Pitfalls and tips when doing a job interview through the webcam
As a student, there’s no way around it: whether it’s for an internship, a side job or a ‘real’ job, you're going to have to go through a job interview at some point. But, due to the pandemic, interviews are happening through the webcam more and more. Travel restrictions, quarantines and working from home mandates are slowly turning online job interviews into the norm. No more searching for the right address, waiting for hours at the reception area, or keeping a straight face after the coffee burns your tongue. Or will all these things come back as soon as the pandemic is over?
Therese Albers, Career Officer at UU, thinks that the online version is here to stay. "It’s highly efficient and effective, as people no longer have to travel. Besides, you can get a good impression of someone rather quickly". She reckons that, in the future, we'll have hybrid interviewing process, in which the first conversation takes place online and the second or third one are in person.
Online interviews: a blessing or a curse?
Annegreet, a Master's student of History of Politics and Society, noticed the change last year, when she applied for a job at the National Institute for Public Health and the Environment (RIVM in the dutch acronym). Her first interview took place online, while the second one was on location. Last week, she had another job interview, which happened online as well. But she doesn't deem it ideal. "Reading people is a lot harder when you see or hear them moderately and can’t rely on their body language", she says. She also feels she's missing out on something by not seeing the location she's applying to work at. "I got absolutely no feeling about the people and the workplace. I really missed that a lot".

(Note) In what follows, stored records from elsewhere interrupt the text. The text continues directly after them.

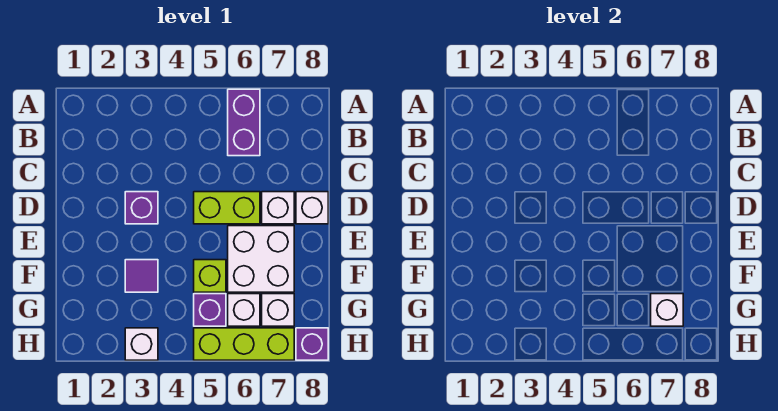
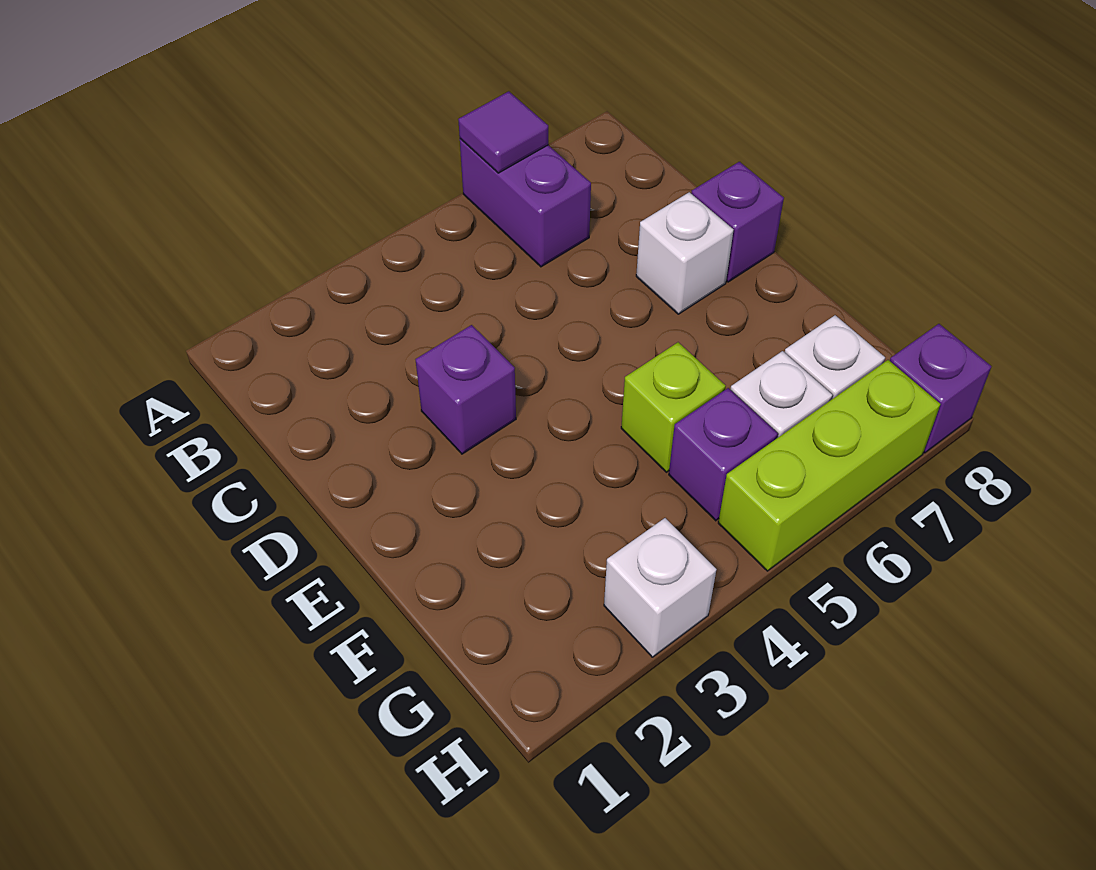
lime brick D5:D6 level 1 -> none
white brick D8 level 1 -> purple brick D8 level 1
white brick E6:F7 level 1 -> none
purple tile F3 level 1 -> purple tile A6 level 2
white brick G7 level 2 -> none

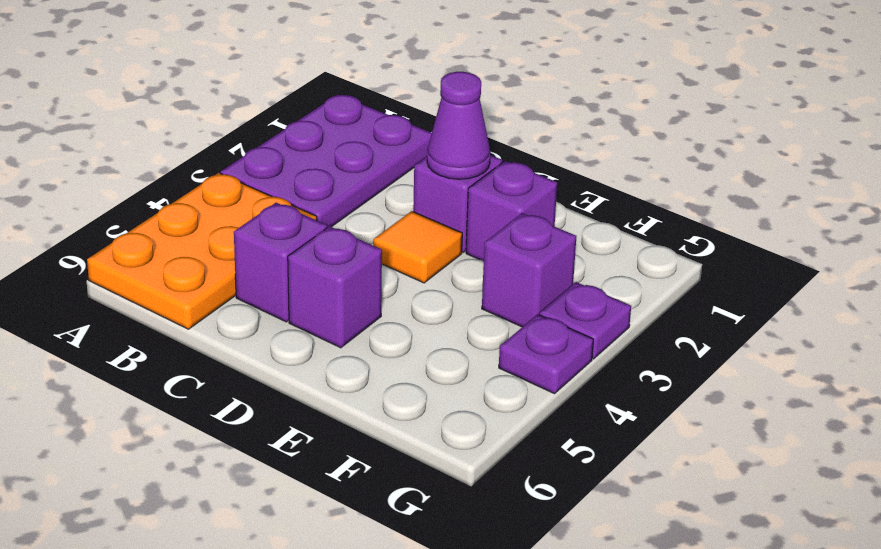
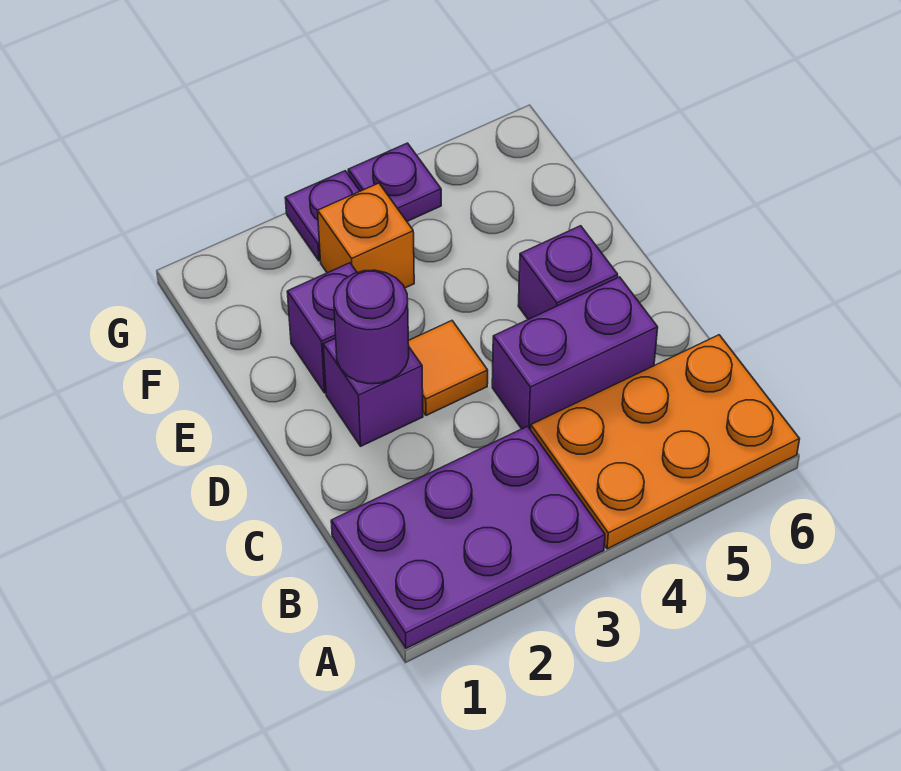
purple brick C5 level 1 -> purple brick C4:C5 level 1
purple cone D2 level 2 -> purple round brick D2 level 2
purple brick F3 level 1 -> orange brick F3 level 1

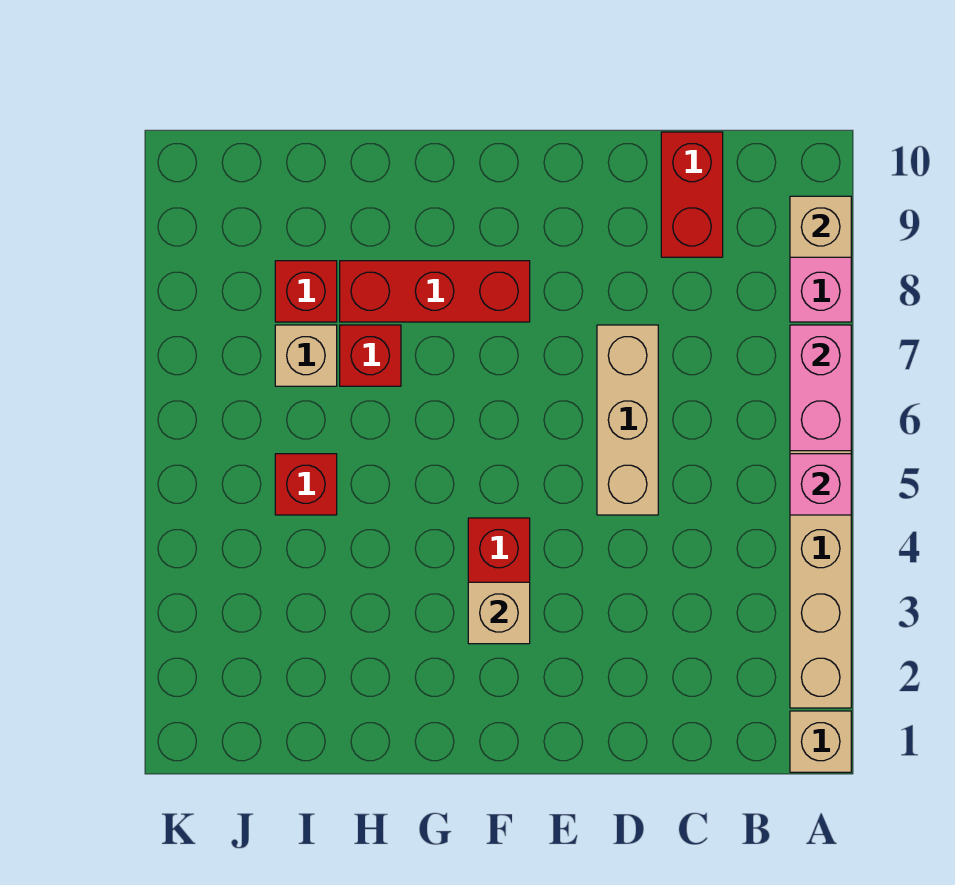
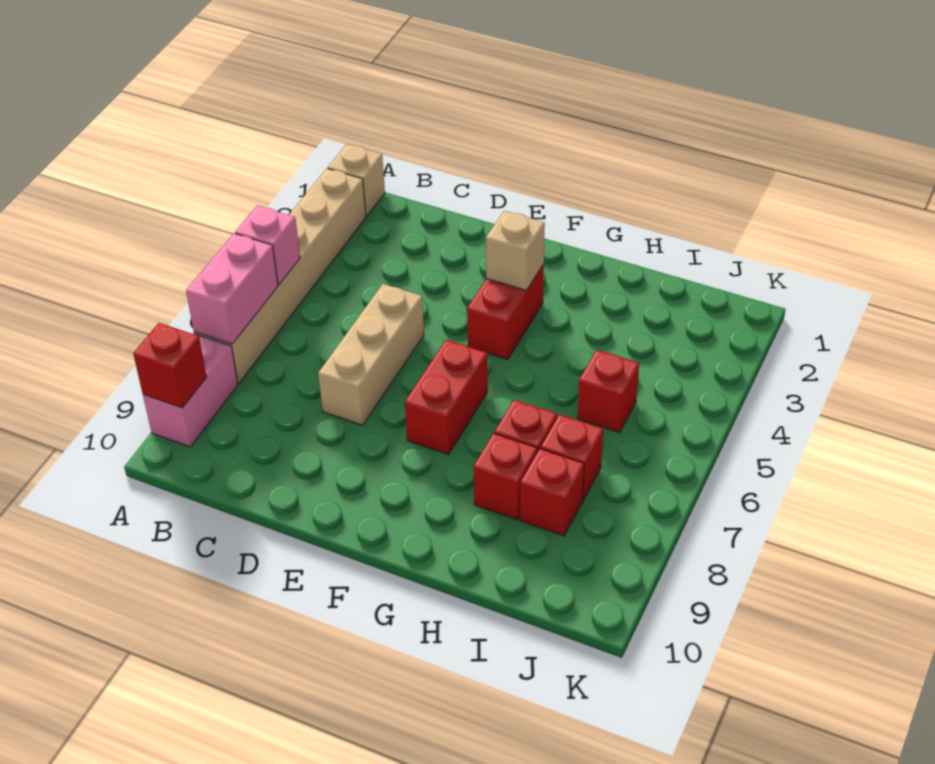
tan brick A9 level 2 -> red brick A9 level 2
red brick C9:C10 level 1 -> red brick F6:F7 level 1
red brick F8:H8 level 1 -> red brick H8 level 1
tan brick I7 level 1 -> red brick I7 level 1

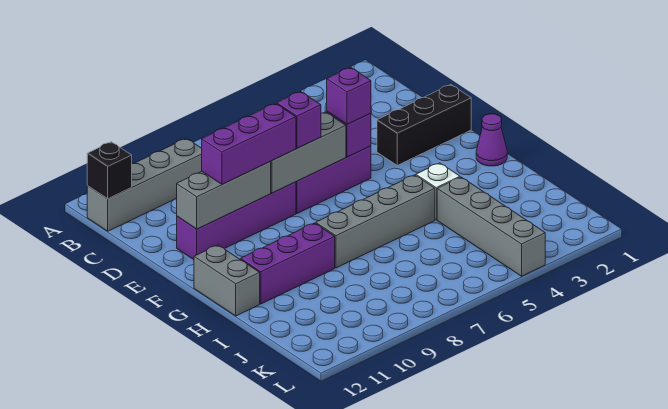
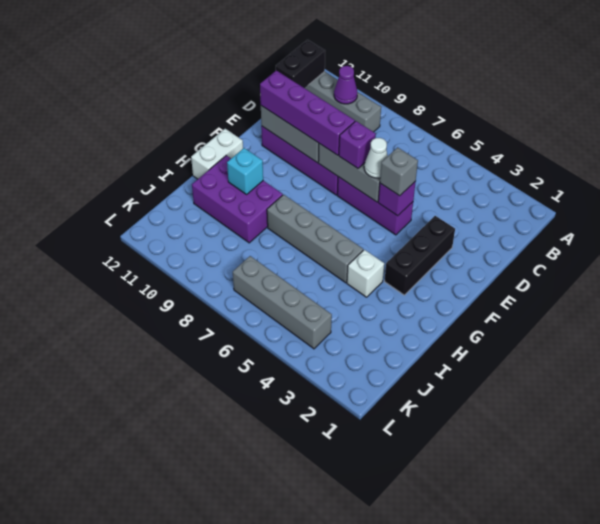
black brick B12 level 2 -> black brick B12:C12 level 2
black brick E1:E3 level 1 -> black brick E3:G3 level 1
purple brick E5 level 3 -> grey brick E5 level 3
none -> white cone E6 level 3
purple brick E8:E10 level 3 -> purple brick E8:E11 level 3
purple cone G1 level 1 -> purple cone B10 level 2
grey brick G12:H12 level 1 -> white brick G12:H12 level 1
purple brick H9:H11 level 1 -> purple brick H9:I11 level 1
none -> cyan brick H10 level 2
grey brick I4:L4 level 1 -> grey brick K4:K7 level 1

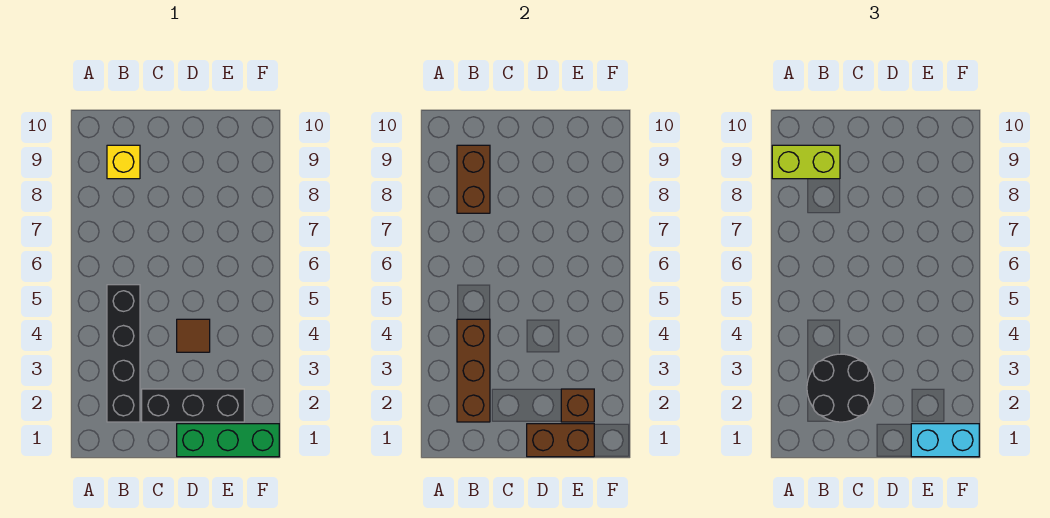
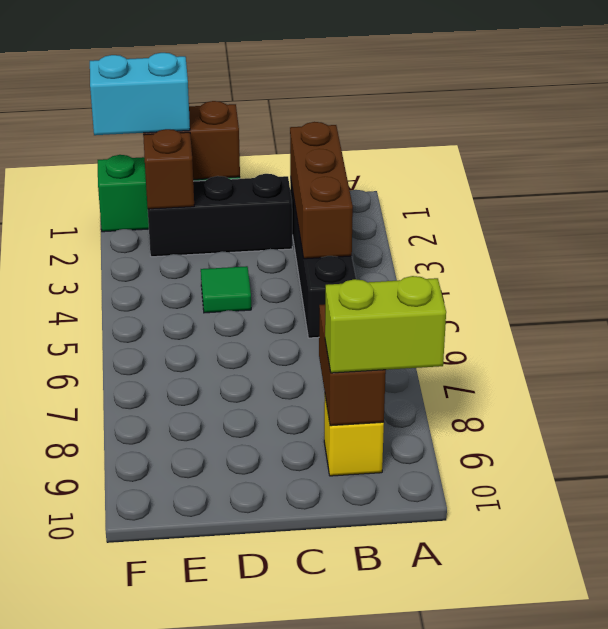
black round brick B2:C3 level 3 -> none
brown tile D4 level 1 -> green tile D4 level 1

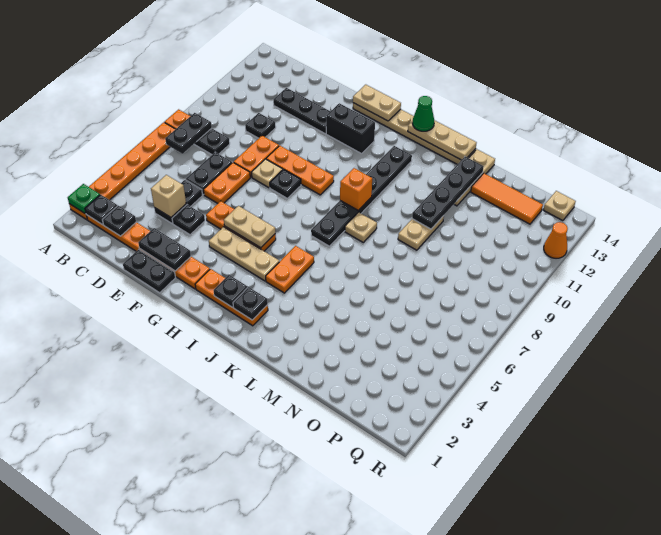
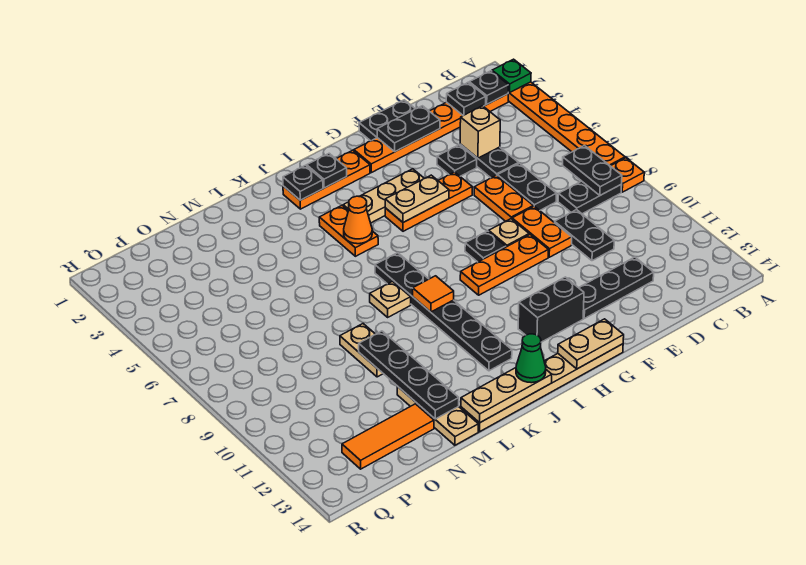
black plate D10 level 1 -> black plate D9:D10 level 1
orange brick J9 level 2 -> orange tile J9 level 2
tan plate Q14 level 1 -> none
orange cone R12 level 1 -> orange cone J5 level 2

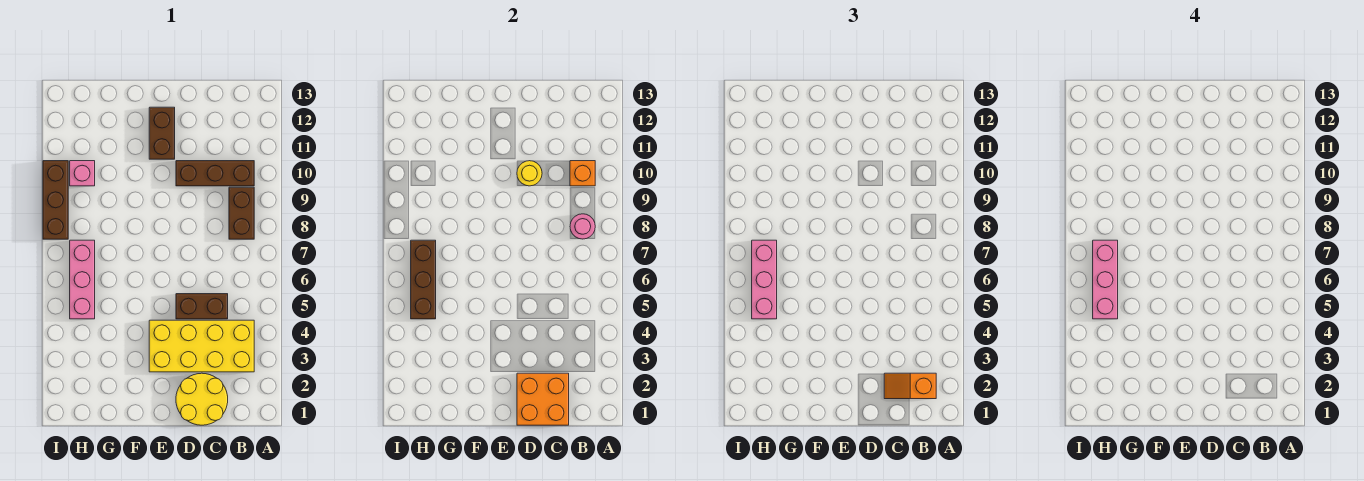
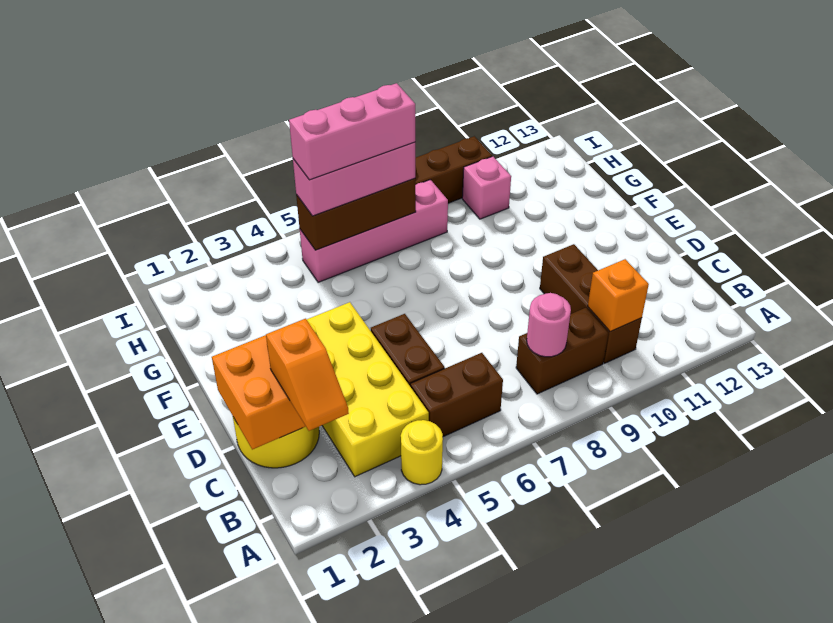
orange slope B2:C2 level 3 top B -> orange slope B2:C2 level 3 top C
yellow round brick D10 level 2 -> yellow round brick A4 level 1
brown brick E11:E12 level 1 -> brown brick B5:B6 level 1
pink brick H5:H7 level 1 -> pink brick H5:H8 level 1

Two years ago, Marissa graduated from the Master's in Sociology and Social Research. She now works at the Court of Audit, for which she's glad to have been interviewed in person. "It’s a bit more informal: you talk to each other while having coffee, you get some more background information abut the workplace and you get to see other people. That gives you a much better impression of where you’ll be working at". Albers also mentions the informal conversation right before the interview itself as something that can make a difference. "When you’re applying for a job offline, you arrive somewhere, you’re put at ease. Hopefully, you're offered a nice cup of coffee and you get to walk to the room with the person who's going to interview you, and there you meet the other people from the application committee. With an online interview, you just get a link, log on, and that's it, you immediately have to tell your story. That means you have to be on your toes right away to make a good impression".
Whether an online job interview is an advantage or a disadvantage depends on the student, according to Albers. "Some people are much more comfortable in their own surroundings, while others thrive when seeing others in person". Annegreet belongs to the last group. "I'm not that much ‘on’ when I’m at home, wearing appropriate clothes only from the waist up", she says. "The tension in advance makes you nervous, but it also activates you. You make more of an effort that way".
Iris is following the pre-Master's programme Clinical Child, Family and Education Studies and will soon have job interviews for an internship. To distinguish herself from other candidates, she decided to send something more original than a motivational letter: she made a video to introduce herself. "That way, the recruiters will have a better image of me. A written letter with a picture gives a completely different impression than a moving image". If she gets invited for an interview, she hopes it's going to be in person.
Marissa also prefers to have at least one face-to-face interview in the application process, but she still sees advantages to online encounters. "It’s a bit like cheating, but I always keep some written answers near me', she confesses. "Before the interview starts, I think about what they might ask and what I could answer. Then, I write that down so I can read it if I get too nervous and forget". Annegreet doesn’t shy away from a cheat sheet either. "You can have a second screen next to you, so you can ask questions about what's written in the vacancy", she advises. "For example: 'the vacancy says this and that, so could you tell me a bit more about that?' I don’t think I would do that spontaneously in a regular job interview".
Before entering the chatroom, Annegreet takes a good look at the background visible behind her. She doesn’t like using the standard Teams backgrounds. "It makes you look like an avatar", she justifies. Instead, she prefers her surroundings to say something about her. "I usually sit on my couch, where the background is a painting and a green wall, which is a lot cooler than your typical student room, with a rack of clothes, a filthy laundry basket, and a pile of clothes on a chair".
However, do make sure that the background isn’t too distractive, advises Albers. "If the background is busy, the interviewer might look at the painting or the bookcase behind you instead of looking at you". She also has another piece of advice, which is rather counterintuitive. "A smart thing to do is to look into the camera every now and then. We have the tendency to look at the screen. If you look straight into the camera, it looks like you're looking at them in the eye, which creates an extra connection with the person. I also recommend testing the Internet connection and the programme you will use for the interview before you start. Last but not least, if you have a cat that loves to take a stroll over your keyboard, keep it in another room for a while.